#### ЗАДАНИЯ:
- a) Сколько школ удалось организовать Александре Штевен, согласно тексту о нижегородской просветительнице?
- b) Допишите продолжение текста о нижегородской просветительнице А. А. Штевен, начиная сразу после его последнего предложения.

+++ ФРАГМЕНТ ТЕКСТА +++

5 апреля 2016 г.

Нижегородская просветительница А. А. Штевен



Александра Алексеевна Штевен (1865–1933), в замужестве Ершова, учительствовала там, где и родилась, — в Нижегородской губернии. Её отец, Алексей Христианович Штевен, швед по национальности, был родом из Петербурга, окончил Царскосельский лицей и служил во 2-м отделении Собственной Его Величества канцелярии, где разрабатывались проекты реформ 1861 г. 
Выросла Александра за границей, в основном в Германии, получив там серьёзное и разностороннее образование. Она рано лишилась матери, и их, трёх сестёр, воспитала мачеха — дальняя родственница отца Маргарита Гавриловна Прокопеус. Эта женщина оказала на девочек глубокое нравственное влияние.
Попав в возрасте 20 лет в Нижегородскую губернию, в небольшое имение родных своей матери, Александра, искавшая для себя полезной деятельности, взялась обучать грамоте крестьянских детей. Постепенно её инициатива охватила всю губернию, по которой она разъезжала в любую погоду во всякое время года. Ей удалось организовать около 50 школ, а летом она собирала наиболее способных своих учеников, чтобы подготовить из них учителей для этих школ. Это был своеобразный "учительский институт".
В 1895 г. вышла её книга "Из записок сельской учительницы". К тому времени Александра Штевен уже была автором нескольких брошюр и статей, но именно эта книга получила наибольшую известность. В архиве Александры Алексеевны сохранилось множество писем с отзывами читателей. О Штевен заговорили, стали писать в газетах. Постепенно у неё завязалась переписка, перешедшая в личное знакомство, с выдающимися людьми — профессором С. А. Рачинским, обер-прокурором Синода К. П. Победоносцевым, земским деятелем Д. И. Шаховским. Сохранилось письмо от Л. Н. Толстого, с которым она также была знакома и позднее описала историю их знакомства в небольшой книжке "Мои воспоминания о Л. Н. Толстом" (1923). Переписка Александры Штевен, частично сохранившаяся в семейном архиве, позволяет воссоздать фрагмент живой истории, понять суть и почувствовать накал споров о народном образовании и духовном просвещении россиян, которые вели видные государственные и церковные деятели.

+++ ЗАПИСАННЫЕ СВЕДЕНИЯ +++

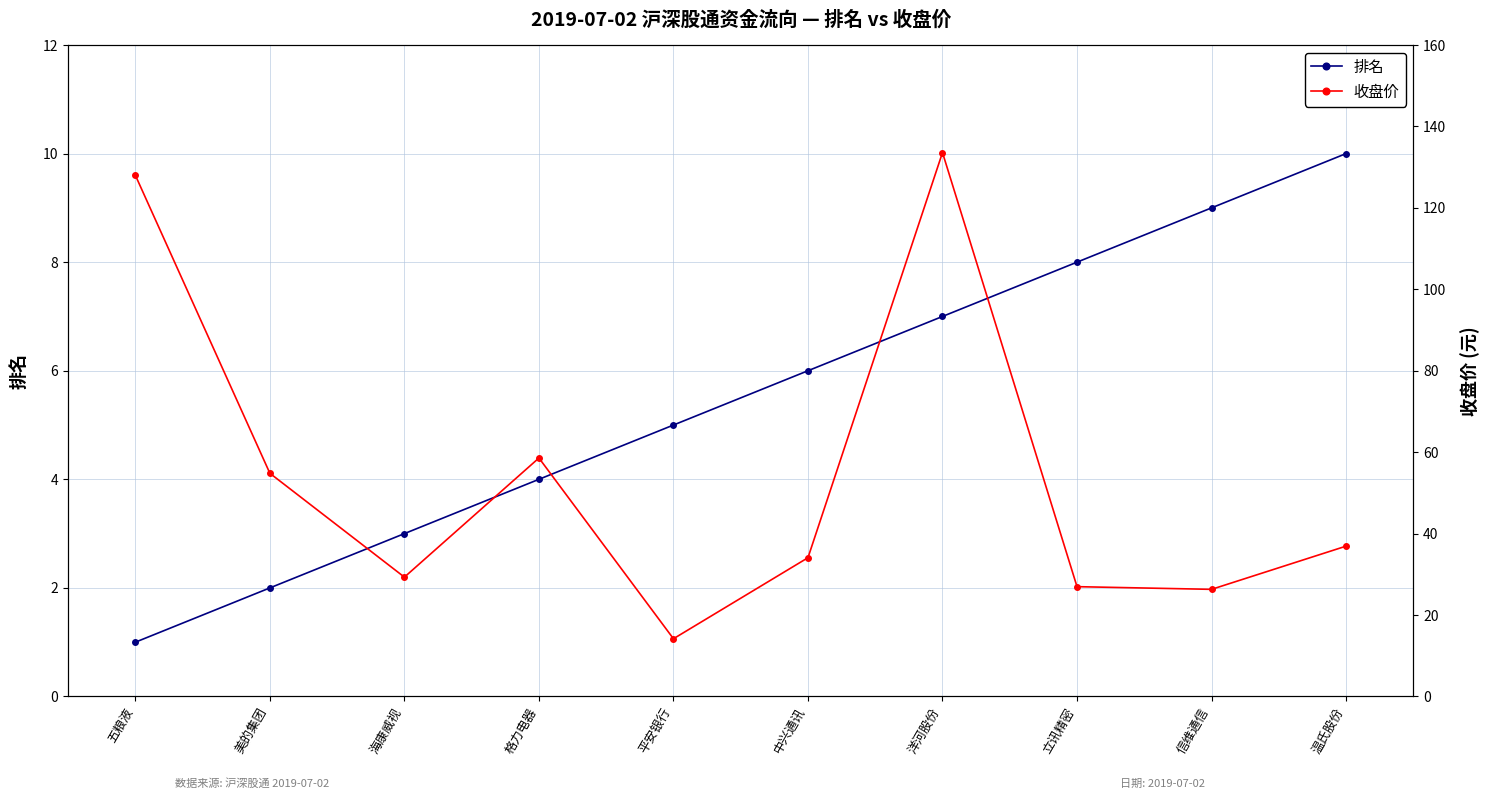

Rank the series by their maximum value, from highest to lowest.

收盘价, 排名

+++

#### ОТВЕТЫ К ЗАДАНИЯМ:
- a) Около 50 школ.

- b)
А. А. Штевен-Ершова, насколько можно судить по её письмам, дневникам и книге "Из записок сельской учительницы", первостепенной задачей образования полагала развитие и усиление в учениках личного нравственного чувства, эмоциональной вовлечённости в учёбу, заинтересованности детей в знаниях. Обстоятельно описывая в "Записках" занятия в своём "учительском институте", Штевен объясняла, почему наряду с преподаванием начал Закона Божия, географии и естествознания, наряду с рассказами о жизни замечательных людей она уделяла так много внимания урокам истории: "Я любила уроки истории за тот интерес, то настроение и те чувства, которые ими вызывались. Из этих уроков ребята прежде всего узнавали, что кроме их самих, их семей и окружающего существует громадное целое, существует государство, называемое Россией. Ребята сильно заинтересовались судьбами этого целого, т. е. судьбами народа, к которому они научились причислять и себя самих; и рассказы о важнейших моментах русской истории удивительно сильно брали их за живое. Они и печалились, и радовались, слушая эти рассказы, и с волнением разбирали поступки и характеры всех влияющих на судьбы народа исторических лиц <…> А по мере того как ребята лучше и всестороннее знакомились с прошлым, их, как и следовало ожидать, сильнее стало интересовать настоящее, и они захотели узнать о всех теперешних законах и порядках, о суде и правлении, и о том, что делают земские собрания, и какие где есть школы и библиотеки, и как всё это устроено в городах и столицах и в других государствах". Это живое описание наглядно иллюстрирует убеждённость Штевен в том, что именно эмоциональная вовлечённость, чувство личной сопричастности рождает в учениках всё большую и большую тягу к знаниям, побуждает их расширять и углублять представления об окружающем.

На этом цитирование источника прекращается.